Associated Press
JACKSON, Miss. — A federal appeals court is taking a second look at the case of a Mississippi prison guard who was cited for recklessness during a 2007 fight in which an inmate died and two others were injured.
Corrections officer Sharon Hampton and corrections officials were sued by the family of slain inmate Donald Reed Jr. and the injured inmates in 2008. Reed was serving a life sentence on two counts of homicide out of Scott County, according to the Mississippi Department of Corrections. He had been a state prisoner since 1995.
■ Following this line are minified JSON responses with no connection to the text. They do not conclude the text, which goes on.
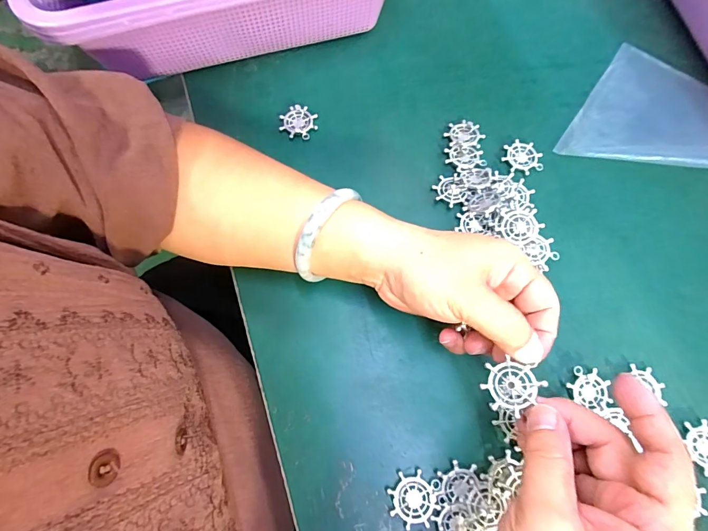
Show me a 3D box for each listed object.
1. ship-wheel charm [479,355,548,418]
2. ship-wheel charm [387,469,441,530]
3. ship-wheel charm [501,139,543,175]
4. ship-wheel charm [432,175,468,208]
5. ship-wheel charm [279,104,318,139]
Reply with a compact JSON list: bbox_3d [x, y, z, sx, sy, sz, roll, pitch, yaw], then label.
[{"bbox_3d":[0.088,0.068,0.211,0.030,0.004,0.028,9,80,34],"label":"ship-wheel charm"},{"bbox_3d":[0.039,0.149,0.244,0.030,0.006,0.032,0,71,0],"label":"ship-wheel charm"},{"bbox_3d":[0.145,-0.093,0.325,0.033,0.004,0.031,10,71,3],"label":"ship-wheel charm"},{"bbox_3d":[0.080,-0.062,0.314,0.025,0.005,0.028,-7,71,-3],"label":"ship-wheel charm"},{"bbox_3d":[-0.049,-0.126,0.333,0.031,0.004,0.029,4,81,-6],"label":"ship-wheel charm"}]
Eventually, Hampton was left as the only defendant. In 2012, a federal jury in Aberdeen, Mississippi, ordered Hampton to pay $25,000 to each of the two injured inmates and $100,000 to Reed’s family.
Hampton appealed, but the award was upheld in April by a panel of the 5th U.S. Circuit Court of Appeals.
Earlier this month, the full 5th Circuit said it would hear a renewed appeal by Hampton. Oral arguments are scheduled for Sept. 22 in New Orleans.
Court records show Reed and two other inmates were in individual outdoor exercise pens at the prison when the incident happened. Prison officials installed individual exercise pens in 2000 after a series of violent incidents at the housing unit.
Hampton was on yard duty. She carried a weapon known as a block gun, which fires large rubber bullets. Court records show Hampton thought the gun was loaded and had extra rounds.
Testimony showed Hampton left the yard temporarily and gave the gun and pen keys to a supervisor, identified in records only as “Lt. Taylor.” She kept the extra bullets.
The violence began when two inmates escaped the pens and charged Taylor. With no ammunition, he threw down the weapon and pen keys and fled inside a prison structure, testimony showed.
Prison officials said the two inmates used the keys to free others, then attacked Reed and two other inmates. Reed died after being stabbed 14 times; the two other inmates survived their wounds.
Court records show Hampton was suspended from her job for 10 days for her actions during the incident.
In its April ruling, the 5th Circuit panel found Hampton’s actions showed indifference to the risk of inmate-on-inmate violence.
“The evidence suggests that she consciously disregarded the risk that the gun might not be loaded, which is better characterized as recklessness,” two judges wrote.
Judge Priscilla Richman Owen said in dissent that there was no evidence Hampton knew the gun wasn’t loaded when she left the other guard alone for what she thought would be a matter of minutes.